Le the point denoted by (x,y) have coordinates (a,b).
The  segment has one end at the origin ( 0,0 ) and the other end at (a,b).
Therefore, the equation of the straight line is
(y-y1)/(y2-y1) = (x-x1)/(x2-x1)
(x1,y1) = ( 0,0 ), (x2,y2) = (a,b)
Thus, yb=ax
or yb-ax=0 is the equation of the segment.
We know the point (a,b). It could be (1,4) or (5,8) or (-1,4) etc.
Thus, an equation in two variables of degree 1(a linear equation) is obtained.
If the random point is a solution for the equation of the segment, then the point lies on the segment. Otherwise, it does not.
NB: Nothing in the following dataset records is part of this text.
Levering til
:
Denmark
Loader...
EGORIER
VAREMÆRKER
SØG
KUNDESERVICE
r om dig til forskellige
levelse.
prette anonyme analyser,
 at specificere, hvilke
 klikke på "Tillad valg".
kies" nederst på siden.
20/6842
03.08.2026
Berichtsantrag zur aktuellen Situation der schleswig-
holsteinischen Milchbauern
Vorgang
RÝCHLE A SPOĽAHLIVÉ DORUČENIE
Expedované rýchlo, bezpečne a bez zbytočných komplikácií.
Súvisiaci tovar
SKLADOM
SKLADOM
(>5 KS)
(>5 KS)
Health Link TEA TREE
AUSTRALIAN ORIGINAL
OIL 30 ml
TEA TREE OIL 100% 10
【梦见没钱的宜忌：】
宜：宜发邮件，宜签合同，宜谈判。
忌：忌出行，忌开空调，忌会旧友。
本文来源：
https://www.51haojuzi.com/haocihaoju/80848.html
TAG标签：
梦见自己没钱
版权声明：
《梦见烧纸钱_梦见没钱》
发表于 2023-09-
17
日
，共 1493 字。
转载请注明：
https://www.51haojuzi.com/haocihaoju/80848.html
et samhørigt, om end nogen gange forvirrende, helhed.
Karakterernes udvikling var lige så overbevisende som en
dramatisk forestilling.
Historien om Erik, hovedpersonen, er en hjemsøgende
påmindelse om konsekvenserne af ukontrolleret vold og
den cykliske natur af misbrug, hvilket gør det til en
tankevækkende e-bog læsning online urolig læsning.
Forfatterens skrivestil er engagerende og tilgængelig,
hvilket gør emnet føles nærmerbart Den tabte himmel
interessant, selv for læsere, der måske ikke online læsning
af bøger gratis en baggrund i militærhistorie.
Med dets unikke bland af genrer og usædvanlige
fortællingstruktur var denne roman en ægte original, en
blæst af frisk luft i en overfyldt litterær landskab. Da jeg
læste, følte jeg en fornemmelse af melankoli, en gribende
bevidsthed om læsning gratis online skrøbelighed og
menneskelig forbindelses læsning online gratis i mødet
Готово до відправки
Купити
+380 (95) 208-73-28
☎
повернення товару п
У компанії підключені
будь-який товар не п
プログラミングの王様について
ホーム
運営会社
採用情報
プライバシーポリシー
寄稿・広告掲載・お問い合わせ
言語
Character is who you are when no one is looking.

## #3 2006-04-11 02:25:51

jjones
Guest

### Re: points

thanks for you reply but i am still a little unclear is there anyway u could show me with an example e.g

start of line = (5,5)
end of line  = (20,20)

point = (10,10)

would the point be on the line?

## #4 2006-04-11 02:47:27

jjones
Guest

### Re: points

my understandign would be that

where x and y is the point
with x1,y1 the start of the line and x2,y2 the end of the line

(x2-x1) * X - (y2-y1) * y = 0

## #5 2006-04-11 14:15:09

ganesh
Moderator

Offline

### Re: points

The starting and ending point you have given is (5,5) and (20,20).
Let (x1,y1) be (5,5) and (x2,y2) be (20,20).
The equation of the segment would be
(y-5)/(15) = (x-5)/(15)
y-5 = x-5
y-x=0.
The point (10,10) satisifies this equation.
Therefore, the point (10,10) lies on the segment.

Character is who you are when no one is looking.